これは 昨日のキスの返事って事でいいのかな?
僕は昨日、
心の中で『翔君 大好きだよ。』って言いながら
キスしたつもりだけど、
僕の気持ちが通じたのかな?
そうだったら 嬉しいけど、、、。
今日 学校から帰ったら
翔君に会えないかな?
でも、恥ずかしくて翔君の顔
真っ直ぐ見られないかな?
授業中は そんな事ばかり考えていて、
全く授業が 耳に入らなくて、
〝心 ここに有らず〟の状態。
先生から指されても ボ〜っとしていて、
「どうした? 松本、具合でも悪いか?」って
聞かれる程。
(でも、普段 真面目に授業を受けていたのが幸いして、
先生から怒られなかったのは 良かったけど、、、)
結局 みんなに
「今日は 早く帰った方がいいんじゃない?」って
言われ、授業が終わってすぐ家に帰って来た僕。
『心配してくれた先生やみんなに
ちょっと申し訳なかったな、、、』
そんな事を思いながら、
制服から私服に着替えていると、
ピコン♪
携帯にメールが届いた音。
画面を見ると、
それは翔君からのメールで、
慌てて開くと、、、
『今日の夜7時頃、
潤ちゃんの家に行っていいかな?
話したい事があるんだけど。
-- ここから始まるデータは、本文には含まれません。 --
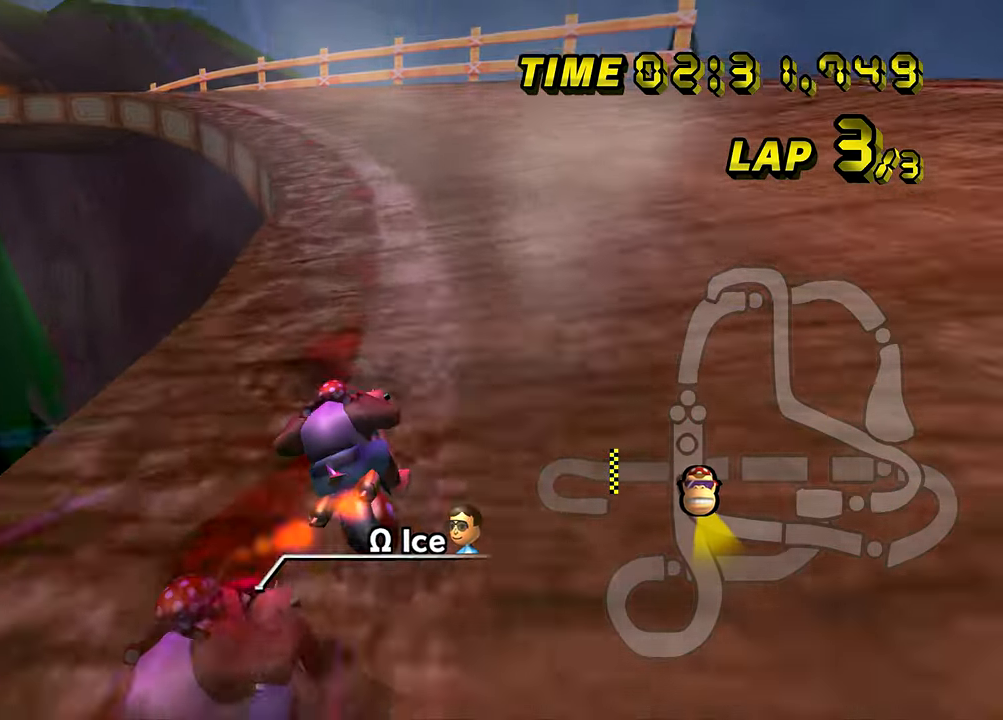
{"buttons": ["A", "B"], "left_stick": "right", "events": [[133, "left_stick", "up-left"], [250, "left_stick", "center"], [300, "left_stick", "right"]]}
』という内容。
勿論 すぐに『待ってる』と返事をしたけど、
喉から心臓が飛び出してしまうんじゃないか、と
いうくらいドキドキしてる。
小さい頃は 家で一緒に遊んだものの、
その頃は自分専用の部屋は無くて、
翔君が僕の部屋に来るのは 今日が初めてだから。
慌てて、
床に散らばっている漫画の本や、
散らかっている机の上を片付けて、
翔君が来るまでには
まだ時間がたっぷりあるというのに、
ソワソワ、ソワソワ。
そうして 夜7時 ちょっと前、
「こんばんは〜。」
翔君が来た!
すぐに 翔君を自分の部屋に案内したけど、
ドキドキしちゃって、
「どうぞ〜。」って言う時、
声が震えてしまった。
翔君は 僕の部屋に入ると、
「潤ちゃんの部屋、綺麗に片付いてるね。
俺の部屋とは、大違い(^^)」って言ってくれて、
ホッとしたけど、
慌てて片付けた事がバレちゃわないか、と
ちょっとドキドキ。
「そ、そう?💦
あっ、今 飲み物持って来るから 適当に座ってて。」
昨日 大胆にも
翔君のほっぺにキスしたくせに、
部屋で2人きりという状況は、
昨日よりずっとドキドキで、、、
飲み物を取りに行きながら、
大きく深呼吸して、
少し自分を落ち着かせてから、
翔君の待つ 部屋に戻った。
「あのさ、ごめんね、、、今朝は、」
「ううん、僕 嬉しかったよ、
翔君に『大好き』って言って貰って。』
「その事 なんだけど、、、」
なんとなく 翔君の顔が気不味そう。。。
『大好き』って言ったのは、
〝可愛い弟として〟だったのかな?
やっぱり 僕は、
翔君の〝恋人〟には なれないのかな?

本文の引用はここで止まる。